Ernst Mach juga mengklaim prinsip ekivalensi antar sistem-sistem yang
dipercepat. Namun jelas hal ini tidak cocok dengan geometri biasa. Hal
ini disebabkan karena jika sistem-sitem semacam ini diizinkan, maka
geometri Euclidean tidak berlaku di setiap sistem. Menjelaskan hukum
fisika tanpa geometri sama saja dengan menjelaskan suatu pemikiran tanpa
kata-kata. Kita harus mempersiapkan kata-kata tersebut sebelum kita
dapat menjelaskan pemikiran kita. Jadi, apa yang harus saya letakkan
sebagai landasan teori saya?
Masalah ini tetap
tak terselesaikan hingga tahun 1912. Pada tahun itu saya menyadari bahwa
teori permukaan Karl Friedrich Gauss dapat menjadi dasar yang baik
untuk memecahkan misteri di atas. Bagi saya, koordinat permukaan Gauss
merupakan peralatan yang sangat penting. Namun saya tidak mengetahui
bahwa George Riemann sebelumnya telah mengembangkan dasar-dasar geometri
yang sangat mendalam. Saya hanya ingat teori Gauss yang saya dapat
dalam kuliah dari seorang dosen matematika bernama Carl Friedrich Geiser
ketika saya masih mahasiswa. Jadi saya semakin yakin bahwa sifat-sifat
dasar dari geometri haruslah memiliki arti fisis.
Sekembalinya saya ke Zurich dari Praha saya menemui teman dekat saya,
seorang ahli matematika, Marcel Grossmann. Ia membantu saya mencarikan
referensi-referensi matematika yang agak asing bagi saya ketika saya
masih di kantor paten Swiss di Bern. Inilah untuk pertamakali saya
belajar darinya hasil karya Curbastro Ricci serta makalah-makalah
Riemann. Saya tanyakan kepadanya apakah masalah saya dapat diselesaikan
dengan teori Riemann, yaitu apakah invarian dari elemen garis cukup
untuk menentukan seluruh koefisien yang saya cari. Selanjutnya, saya
berkolaborasi dengannya dalam menulis sebuah makalah pada tahun 1913,
meski persamaan gravitasi yang sesungguhnya belum dapat diturunkan saat
itu. Penyelidikan lebih lanjut dengan menggunakan teori Riemann,
sayangnya, menghasilkan banyak kesimpulan yang bertentangan dengan
harapan saya.
Dua tahun berikutnya berlalu saat
saya masih memutar otak untuk memecahkan masalah ini.

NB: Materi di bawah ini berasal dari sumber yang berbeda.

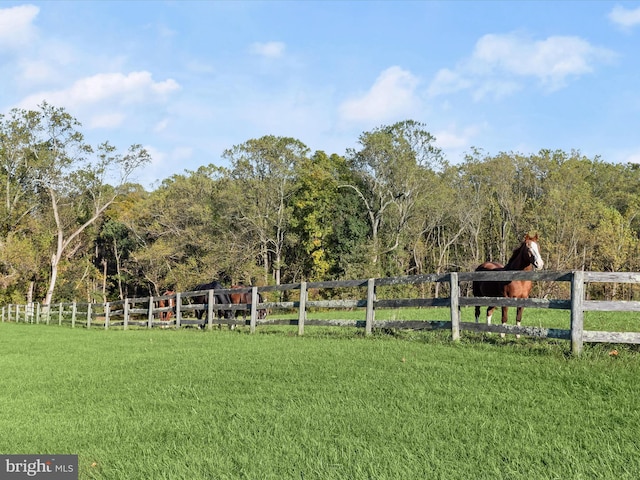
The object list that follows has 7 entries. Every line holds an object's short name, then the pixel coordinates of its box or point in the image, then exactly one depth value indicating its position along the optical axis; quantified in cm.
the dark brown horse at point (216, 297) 1948
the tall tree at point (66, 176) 4344
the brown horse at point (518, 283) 1066
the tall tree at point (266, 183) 4675
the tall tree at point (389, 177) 4566
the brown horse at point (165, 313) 1998
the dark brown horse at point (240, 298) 2230
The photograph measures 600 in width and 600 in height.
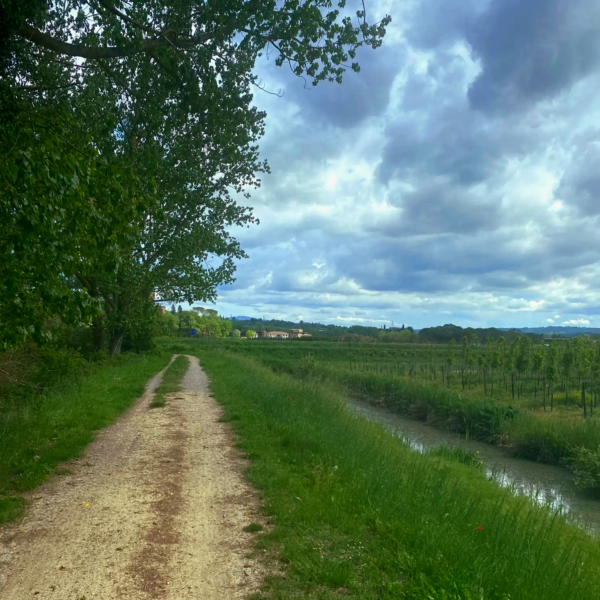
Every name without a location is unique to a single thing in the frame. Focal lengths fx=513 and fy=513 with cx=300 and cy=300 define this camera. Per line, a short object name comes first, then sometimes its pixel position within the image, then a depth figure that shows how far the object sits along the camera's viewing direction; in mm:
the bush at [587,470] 13445
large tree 5836
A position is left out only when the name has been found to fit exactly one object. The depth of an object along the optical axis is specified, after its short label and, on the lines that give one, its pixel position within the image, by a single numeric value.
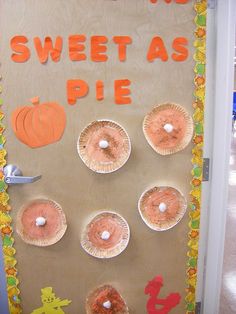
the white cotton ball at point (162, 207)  1.19
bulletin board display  1.07
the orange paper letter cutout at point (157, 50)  1.10
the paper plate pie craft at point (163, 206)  1.21
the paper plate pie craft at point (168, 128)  1.15
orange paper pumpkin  1.09
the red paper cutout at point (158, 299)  1.30
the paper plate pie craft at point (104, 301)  1.27
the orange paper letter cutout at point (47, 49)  1.05
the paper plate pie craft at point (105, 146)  1.13
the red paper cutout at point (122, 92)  1.11
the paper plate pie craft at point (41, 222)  1.16
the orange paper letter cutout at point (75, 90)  1.09
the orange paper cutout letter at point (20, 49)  1.04
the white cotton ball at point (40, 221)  1.16
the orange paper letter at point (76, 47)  1.06
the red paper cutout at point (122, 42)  1.08
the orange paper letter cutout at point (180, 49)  1.11
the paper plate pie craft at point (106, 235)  1.20
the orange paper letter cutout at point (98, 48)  1.07
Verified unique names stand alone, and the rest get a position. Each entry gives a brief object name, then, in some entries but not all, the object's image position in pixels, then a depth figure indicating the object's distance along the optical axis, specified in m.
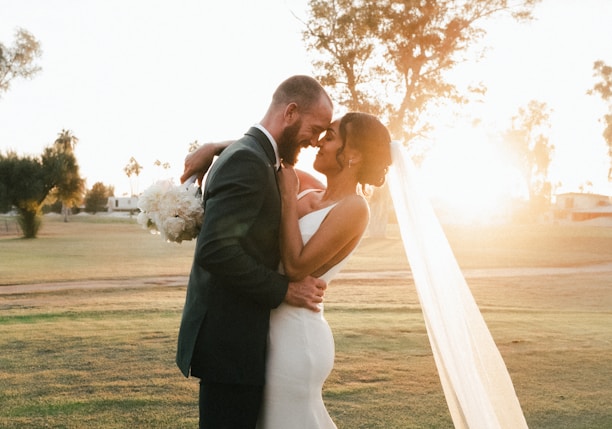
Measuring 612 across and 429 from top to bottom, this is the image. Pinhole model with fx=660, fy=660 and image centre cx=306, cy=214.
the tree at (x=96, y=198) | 109.06
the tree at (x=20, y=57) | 51.59
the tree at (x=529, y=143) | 89.06
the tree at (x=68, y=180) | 54.19
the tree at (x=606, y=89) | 58.66
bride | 3.32
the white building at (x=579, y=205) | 86.38
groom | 3.02
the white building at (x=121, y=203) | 129.62
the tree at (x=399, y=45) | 38.50
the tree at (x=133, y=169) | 152.50
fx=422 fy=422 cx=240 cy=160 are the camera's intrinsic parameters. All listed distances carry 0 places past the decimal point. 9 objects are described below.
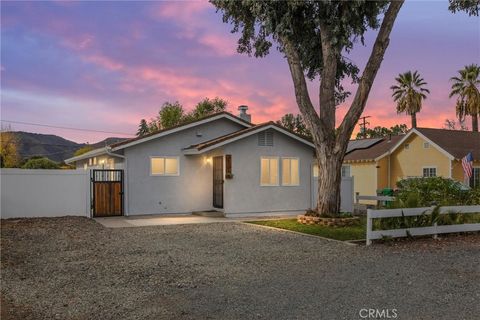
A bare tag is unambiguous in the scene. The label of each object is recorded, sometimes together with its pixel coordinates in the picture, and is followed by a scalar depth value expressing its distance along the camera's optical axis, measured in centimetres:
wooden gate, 1669
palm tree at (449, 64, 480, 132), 3888
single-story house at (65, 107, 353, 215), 1694
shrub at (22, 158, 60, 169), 3159
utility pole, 5111
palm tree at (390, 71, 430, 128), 4222
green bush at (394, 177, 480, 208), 1188
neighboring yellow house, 2612
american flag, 2197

Pada akhirnya
saya menemukan satu kesalahan pada perhitungan saya sebelumnya. Saya
kembali mencoba menurunkan persamaan gravitasi yang benar berdasarkan
teori invarian. Setelah dua minggu bekerja, jawaban akhir muncul di
depan saya.
Setelah tahun 1915 saya mulai
mengerjakan problem kosmologi. Riset yang saya lakukan menyangkut
geometri dan waktu jagad raya. Riset ini didasarkan pada pembahasan
syarat batas teori relativitas umum dan argumen kelembaman Mach. Meski
saya tidak mengetahui sejauh mana dampak ide Mach pada substansi
relativitas umum dari kelembaman, saya yakin bahwa pemikiran besar ini
merupakan filosopi dasar saya.
Mula-mula saya
mencoba membuat syarat batas persamaan gravitasi menjadi invarian.
Belakangan saya bahkan dapat menghilangkan batasan ini dengan asumsi
bahwa jagad raya bersifat tertutup. Dengan demikian saya berhasil
memecahkan masalah kosmologi. Sebagai hasilnya diperoleh bahwa
kelembaman muncul sebagai satu sifat relatif di antara materi dan
haruslah lenyap jika tidak ada benda lain yang berinteraksi dengannya.
Saya yakin jika sifat penting ini membuat teori relativitas umum
memuaskan kita bahkan dalam pandangan epistemologi sekalipun.
Dengan ini saya ingin mengakhiri cerita singkat saya tentang bagaimana saya membangun teori relativitas. Terimakasih banyak.